Sumpah Pemuda dan Antisipasi Bencana Demografi

KolomSumpah Pemuda dan Antisipasi Bencana Demografi

Dalam beberapa tahun ke depan, tepatnya pada 2030, Indonesia diproyeksikan akan mengantongi bonus demografi. Sekitar 64 persen dari masyarakat kita akan diisi oleh angkatan produktif, yakni kalangan usia 15-64 tahun. Namun, keberlimpahan itu tak akan menjadi bonus yang potensial jika tidak dibarengi dengan pemberdayaan kualitas manusianya. Justru bisa menjadi bencana demografi, di mana angkatan tadi hanya menjadi angka dan data yang kontraproduktif, apabila pengembangan kualitas manusia diabaikan. Pemuda adalah bagian integral dari kaum produktif yang diharapkan tersebut, bahkan mendominasi. Sumpah Pemuda adalah memoar penting untuk menuntun kaum muda hari ini menemukan warisan karakter organik pemuda-pemudi teladan guna dinyalakan nilai dan semangatnya di masa kini.
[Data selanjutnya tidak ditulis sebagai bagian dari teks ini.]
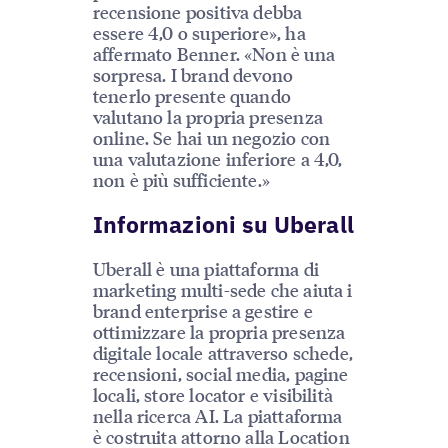
recensione positiva debba
essere 4,0 o superiore», ha
affermato Benner. «Non è una
sorpresa. I brand devono
tenerlo presente quando
valutano la propria presenza
online. Se hai un negozio con
una valutazione inferiore a 4,0,
non è più sufficiente.»
Informazioni su Uberall
Uberall è una piattaforma di
marketing multi-sede che aiuta i
brand enterprise a gestire e
ottimizzare la propria presenza
digitale locale attraverso schede,
recensioni, social media, pagine
locali, store locator e visibilità
nella ricerca AI. La piattaforma
è costruita attorno alla Location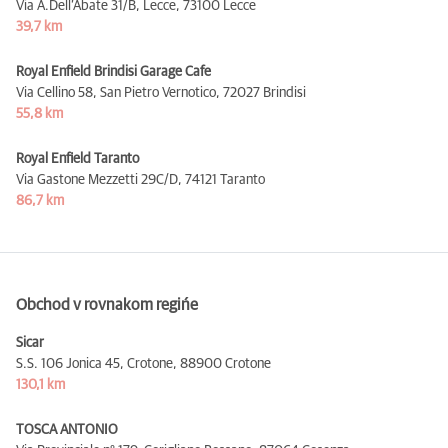
Via A.Dell’Abate 31/B, Lecce,
73100 Lecce
39,7 km
Royal Enfield Brindisi Garage Cafe
Via Cellino 58, San Pietro Vernotico,
72027 Brindisi
55,8 km
Royal Enfield Taranto
Via Gastone Mezzetti 29C/D,
74121 Taranto
86,7 km
Obchod v rovnakom regińe
Sicar
S.S. 106 Jonica 45, Crotone,
88900 Crotone
130,1 km
TOSCA ANTONIO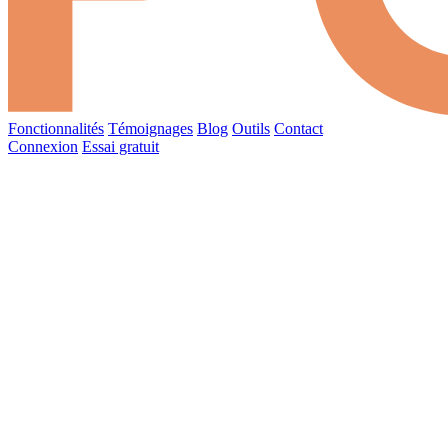
Fonctionnalités
Témoignages
Blog
Outils
Contact
Connexion
Essai gratuit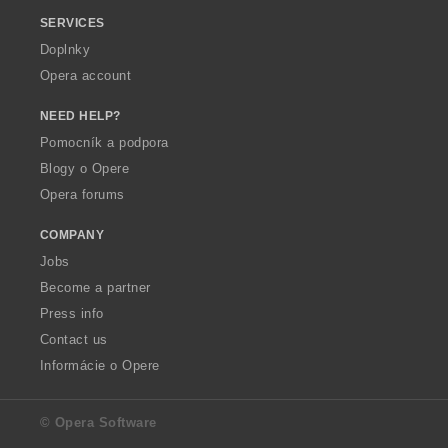
SERVICES
Doplnky
Opera account
NEED HELP?
Pomocník a podpora
Blogy o Opere
Opera forums
COMPANY
Jobs
Become a partner
Press info
Contact us
Informácie o Opere
© Opera Software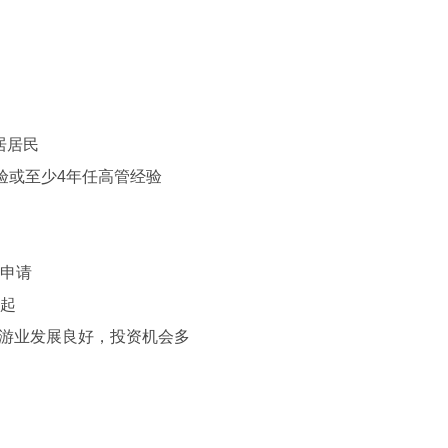
居居民
验或至少4年任高管经验
可申请
币起
旅游业发展良好，投资机会多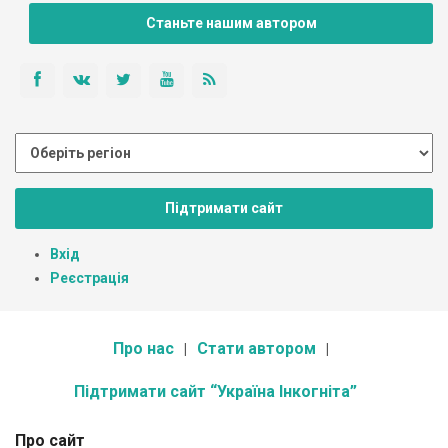
Станьте нашим автором
Підтримати сайт
Вхід
Реєстрація
Про нас
Стати автором
Підтримати сайт “Україна Інкогніта”
Про сайт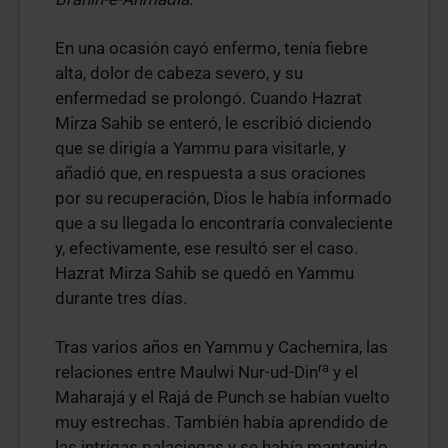
En una ocasión cayó enfermo, tenía fiebre
alta, dolor de cabeza severo, y su
enfermedad se prolongó. Cuando Hazrat
Mirza Sahib se enteró, le escribió diciendo
que se dirigía a Yammu para visitarle, y
añadió que, en respuesta a sus oraciones
por su recuperación, Dios le había informado
que a su llegada lo encontraría convaleciente
y, efectivamente, ese resultó ser el caso.
Hazrat Mirza Sahib se quedó en Yammu
durante tres días.
Tras varios años en Yammu y Cachemira, las
ra
relaciones entre Maulwi Nur-ud-Din
y el
Maharajá y el Rajá de Punch se habían vuelto
muy estrechas. También había aprendido de
las intrigas palaciegas y se había mantenido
Laju sejarah bangsa Indonesia adalah sejarah para kawula muda. Banyak peristiwa penting dan gerakan-gerakan berpengaruh yang melibatkan peran mereka. Jauh sebelum proklamasi kemerdekaan 1945 diikrarkan, angkatan muda lah yang mengembangkan tradisi anyar perjuangan kemerdekaan dengan membangun kesadaran kolektif nasionalisme bangsa Indonesia. Semula, perlawanan rakyat masih bersifat parsial kedaerahan. Belum ada pemahaman bahwa satu sama lain di antara mereka saling terikat, sehingga perjuangan melawan penjajah terbilang belum optimal.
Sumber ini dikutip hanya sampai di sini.